Тридцать три урода. Сборник - Страница 21
Я раскрыла рот и завыла. Это была дурная привычка незабытого детства. Я выла без перерыва и громко всю длинную дорожку парком от конюшни до дома. Долгим звериным воем почтила память погибшего друга.
Печально было то одинокое лето, когда впервые я узнала глухую Дашу.
Прошел должно быть, еще один год до той зимы, о которой теперь вспоминаю, потому что Даше уже минуло одиннадцать лет. Она была длинная не по годам и худая.
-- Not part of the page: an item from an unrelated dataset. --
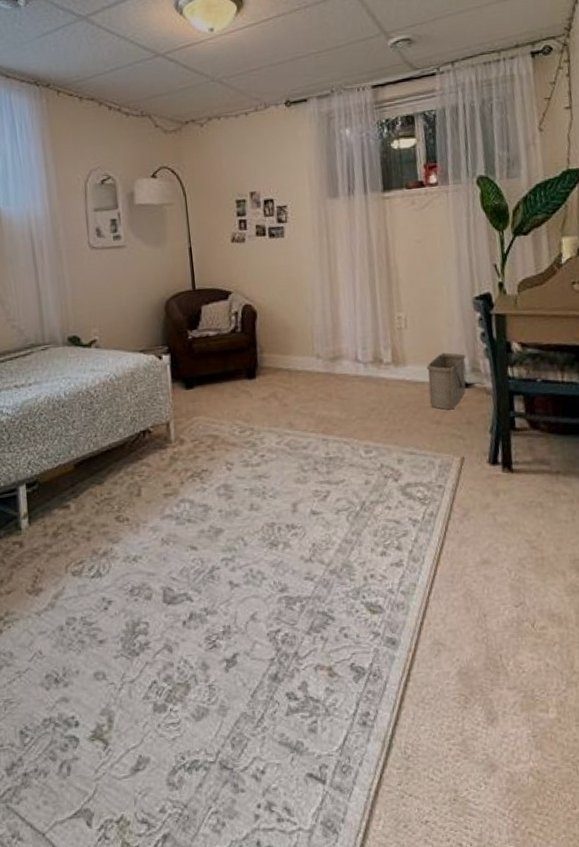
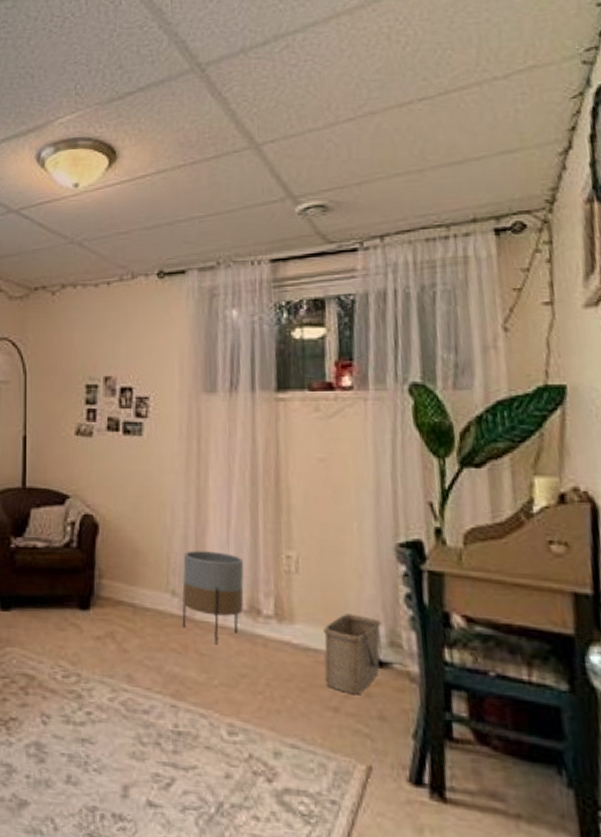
planter: none [323,320,370,390] -> present [182,551,244,645]

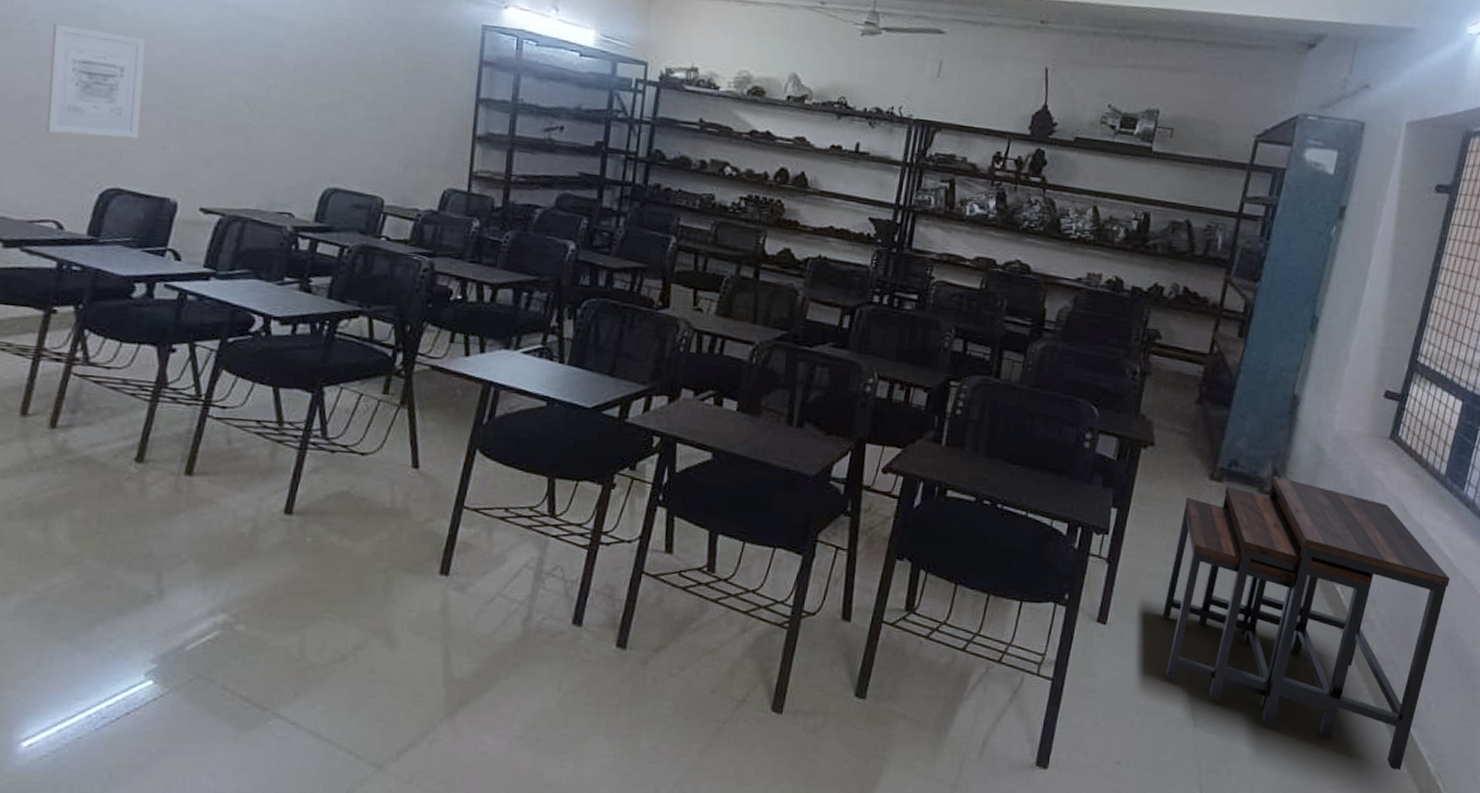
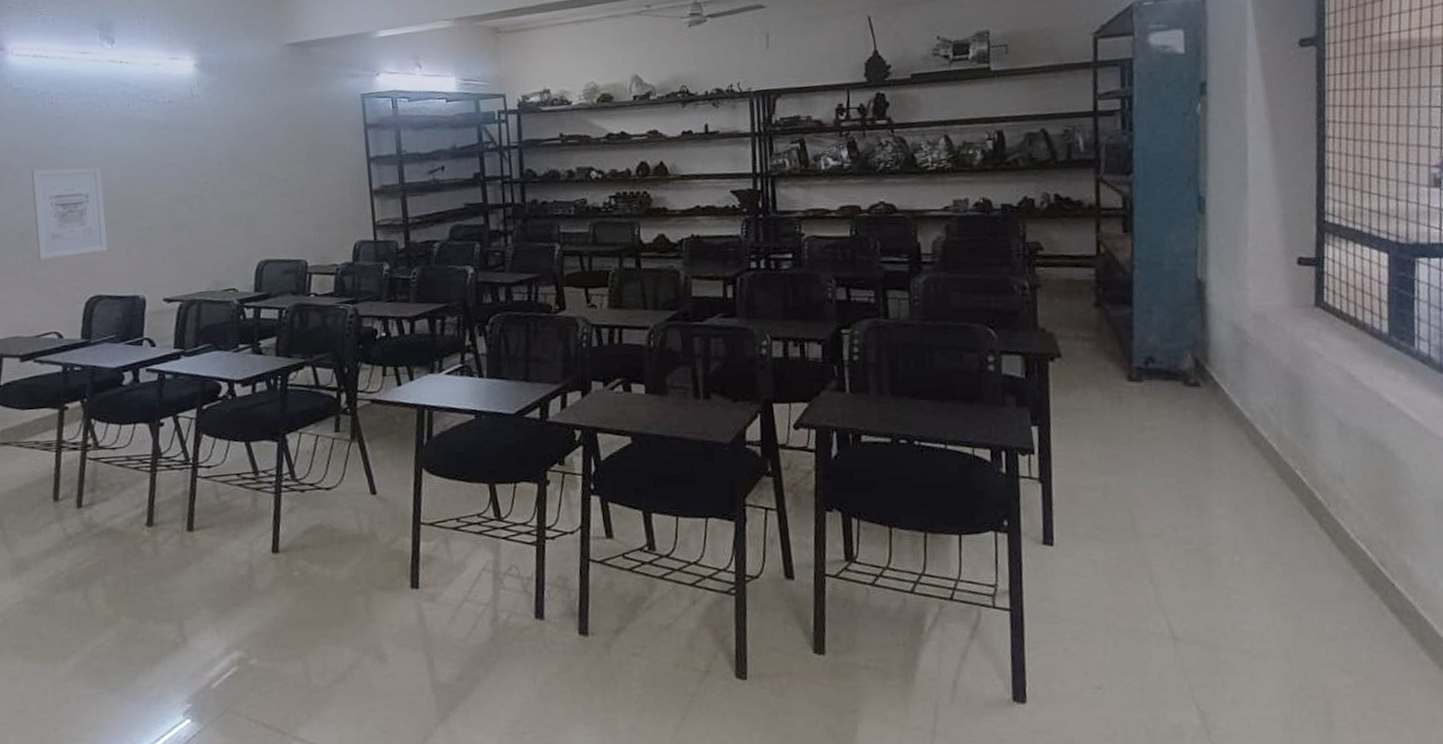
desk: present [1162,476,1450,770] -> none [1107,365,1425,659]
Мы жили в городе, и с нами на этот раз обе Даши: глухая Даша и просто-Даша.
Я не любила просто-Дашу за то, что она была ядреная, гладкая, чистая, хохотливая, насмешница, хитрая и нарядная. Все это по какому-то капризу моей души не нравилось мне.
И не любила глухую Дашу за то, что у нее был упрямый выпуклый лоб, испуганные, слишком светлые, выпуклые и неприятно слушающие глаза на сером, стянутом лице с двумя продольными морщинками на лбу над носом и волосы цветом, как мочала в швабре, какие-то сырые и плосковолнистые, главное же — торчащие уши, про которые я знала, что они глохнут от золотухи. Это мне было противно, но притягивало как-то мучительно и неотвязчиво внимание.
И вдруг яркими минутами я любила эту глухую Дашу; это оттого, что теми яркими минутами она вдруг напоминала мне моего осла Руслана, околевшего весною от тоски по своей жене — больной ослице Людмиле.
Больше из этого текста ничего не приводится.